__EXCERPTED PASSAGE__
═══

International career
- Years: Team / Apps / (Points)
- 2014: Italy U20 / 9 / (0)
- 2015: Emerging Italy / 3 / (0)
- 2017–: Italy / 74 / (0)
- Correct as of 29 Aug 2026

National sevens team
- Years: Team /  / Comps
- 2014: Italy /  / 1
- Correct as of 19 November 2022

= Federico Ruzza =

Italy international rugby union player

Federico Ruzza (born 4 August 1994) is an Italian professional rugby union player who primarily plays lock for Benetton of the United Rugby Championship.

== Professional career ==
Under contract with Viadana, for 2014–15 Pro12 season, Ruzza named as Permit Player for Zebre in Pro 14 and he played for Zebre from 2015 to 2017.

═══

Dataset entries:
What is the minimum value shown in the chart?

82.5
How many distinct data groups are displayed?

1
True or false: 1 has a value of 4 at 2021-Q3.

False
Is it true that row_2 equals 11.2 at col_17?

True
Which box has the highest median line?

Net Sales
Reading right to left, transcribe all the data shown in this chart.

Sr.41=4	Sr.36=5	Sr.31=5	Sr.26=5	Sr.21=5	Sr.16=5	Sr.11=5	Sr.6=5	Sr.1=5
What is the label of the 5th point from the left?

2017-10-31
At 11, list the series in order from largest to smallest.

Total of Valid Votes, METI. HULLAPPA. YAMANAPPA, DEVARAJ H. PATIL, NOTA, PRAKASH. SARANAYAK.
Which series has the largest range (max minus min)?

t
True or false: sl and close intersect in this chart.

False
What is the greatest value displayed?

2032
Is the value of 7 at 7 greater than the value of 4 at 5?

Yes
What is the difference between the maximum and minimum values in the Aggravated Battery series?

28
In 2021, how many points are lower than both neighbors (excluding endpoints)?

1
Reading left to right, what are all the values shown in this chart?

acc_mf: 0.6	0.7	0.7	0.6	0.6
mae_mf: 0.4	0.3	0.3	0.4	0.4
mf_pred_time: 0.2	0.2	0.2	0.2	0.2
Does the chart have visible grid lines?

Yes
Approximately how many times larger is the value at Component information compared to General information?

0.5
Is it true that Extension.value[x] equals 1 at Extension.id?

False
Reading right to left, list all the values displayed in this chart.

═══

__WHAT YOU NEED TO DO__
(A) According to the Federico Ruzza passage, for which team does he primarily play?
(B) Quote the Federico Ruzza passage from "Italy international rugby" to "United Rugby Championship.".
(C) Continue the article on Federico Ruzza from the point where it ends.
These entries have no connection to the text about Federico Ruzza.

__ANSWERS FOR EACH ITEM__
(A) Benetton of the United Rugby Championship.

(B)
Italy international rugby union player

Federico Ruzza (born 4 August 1994) is an Italian professional rugby union player who primarily plays lock for Benetton of the United Rugby Championship.

(C)
In 2014, Ruzza was named in the Italy Under 20 and Italy Sevens squads. In 2015 he was also named in the Emerging Italy squad for the 2015 World Rugby Tbilisi Cup.
Ruzza was part of the Italian squad for the 2017 Six Nations Championship having made his test debut against Scotland during the 2017 Six Nations Championship.
On 18 August 2019, he was named in the final 31-man squad for the 2019 Rugby World Cup.

On 22 August 2023, he was named in the Italy's 33-man squad for the 2023 Rugby World Cup.